Abstract

In 1972, a writer in the fournal of Contemporary History observed that 'until fairly recently police history could easily be confused with adventure or detective stories put into a historical setting'. Increasingly, sociologists and historians have turned their attention to studies of the structure and functioning of police forces in various societies.1 Most of the articles and monographs dealing with the histories of the Australian police forces, however, have been confined to the eastern colonies before responsible government. Both sociological and historical studies have usually focused on police forces as institutions or administrative units. Few have attempted to examine the nature of day-to-day police work, and fewer still have considered the question of popular attitudes to the police, or the attitudes of police towards the public. The inaccessibility of many police records, and the relative paucity of other sources of contemporary comment on police-community relations, are undoubtedly partly responsible for the lack of such studies. Moreover, official records, even where available, rarely afford insights into informal areas such as the opinions and attitudes of police officers towards the public, or towards each other or their superiors.
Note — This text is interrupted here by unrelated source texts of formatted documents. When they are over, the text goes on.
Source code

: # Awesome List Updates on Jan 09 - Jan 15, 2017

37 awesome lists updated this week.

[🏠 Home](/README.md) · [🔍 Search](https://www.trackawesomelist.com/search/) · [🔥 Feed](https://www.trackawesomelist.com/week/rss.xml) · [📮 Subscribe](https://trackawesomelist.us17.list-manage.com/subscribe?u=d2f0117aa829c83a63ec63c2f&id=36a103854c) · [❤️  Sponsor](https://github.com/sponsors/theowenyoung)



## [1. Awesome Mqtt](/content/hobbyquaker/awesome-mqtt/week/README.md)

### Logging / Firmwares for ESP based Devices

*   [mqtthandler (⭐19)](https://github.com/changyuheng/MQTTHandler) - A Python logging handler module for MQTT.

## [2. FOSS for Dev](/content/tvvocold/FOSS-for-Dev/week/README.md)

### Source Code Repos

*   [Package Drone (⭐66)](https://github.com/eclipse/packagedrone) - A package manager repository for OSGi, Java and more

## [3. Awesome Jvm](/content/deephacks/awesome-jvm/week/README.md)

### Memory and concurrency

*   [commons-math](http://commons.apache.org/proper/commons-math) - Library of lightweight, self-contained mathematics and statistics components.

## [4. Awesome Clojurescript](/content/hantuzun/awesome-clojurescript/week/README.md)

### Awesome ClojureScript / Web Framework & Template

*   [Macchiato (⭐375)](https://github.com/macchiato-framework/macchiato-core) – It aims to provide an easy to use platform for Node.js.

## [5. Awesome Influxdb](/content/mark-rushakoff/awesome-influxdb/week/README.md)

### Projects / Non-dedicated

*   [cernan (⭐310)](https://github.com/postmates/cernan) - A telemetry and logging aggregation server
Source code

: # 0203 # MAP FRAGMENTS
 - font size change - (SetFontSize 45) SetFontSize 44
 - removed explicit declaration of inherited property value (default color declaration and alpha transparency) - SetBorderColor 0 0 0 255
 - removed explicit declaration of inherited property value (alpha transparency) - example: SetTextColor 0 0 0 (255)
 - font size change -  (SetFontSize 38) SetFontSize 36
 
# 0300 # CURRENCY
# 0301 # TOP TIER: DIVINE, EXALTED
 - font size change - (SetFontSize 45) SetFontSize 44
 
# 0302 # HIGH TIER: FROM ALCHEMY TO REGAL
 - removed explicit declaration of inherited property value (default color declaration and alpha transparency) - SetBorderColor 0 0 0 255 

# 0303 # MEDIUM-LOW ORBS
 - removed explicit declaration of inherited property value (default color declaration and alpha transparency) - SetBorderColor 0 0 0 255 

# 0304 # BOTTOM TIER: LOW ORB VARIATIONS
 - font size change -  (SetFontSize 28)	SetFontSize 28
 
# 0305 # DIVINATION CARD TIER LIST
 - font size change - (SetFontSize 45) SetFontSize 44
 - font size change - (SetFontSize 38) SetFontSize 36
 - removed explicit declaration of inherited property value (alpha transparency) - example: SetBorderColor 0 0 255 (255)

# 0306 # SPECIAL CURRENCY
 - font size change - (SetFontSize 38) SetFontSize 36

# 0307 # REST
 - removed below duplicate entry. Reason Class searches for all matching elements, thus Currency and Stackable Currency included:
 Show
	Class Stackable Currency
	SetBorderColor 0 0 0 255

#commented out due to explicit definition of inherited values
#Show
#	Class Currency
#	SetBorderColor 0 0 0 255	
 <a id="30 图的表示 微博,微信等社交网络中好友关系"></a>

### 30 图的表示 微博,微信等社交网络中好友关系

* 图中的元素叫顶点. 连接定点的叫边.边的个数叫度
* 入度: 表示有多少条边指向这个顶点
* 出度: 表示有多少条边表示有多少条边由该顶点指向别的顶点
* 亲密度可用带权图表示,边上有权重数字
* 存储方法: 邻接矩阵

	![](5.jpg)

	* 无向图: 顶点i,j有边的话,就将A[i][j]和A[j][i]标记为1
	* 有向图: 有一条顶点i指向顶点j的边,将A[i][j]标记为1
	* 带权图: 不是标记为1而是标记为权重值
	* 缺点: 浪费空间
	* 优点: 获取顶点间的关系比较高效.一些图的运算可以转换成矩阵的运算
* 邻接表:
This article examines police attitudes to and perceptions of organised protest by the unemployed in Perth during the Great Depression, through a study of the largest demonstration, the 'Treasury Riot' of March 1931. During the depression years, groups of police came into contact with relatively large numbers of 'ordinary' people much more often than was usually the case in Western Australia. Protests and demonstrations of various kinds were frequent occurrences between 1928 and 1933. In this way police were regularly confronted with a wide cross-section of people. Through memoirs, police records, and interviews with several retired police officers, it has been possible to form some tentative conclusions about police attitudes to those they confronted in these demonstrations.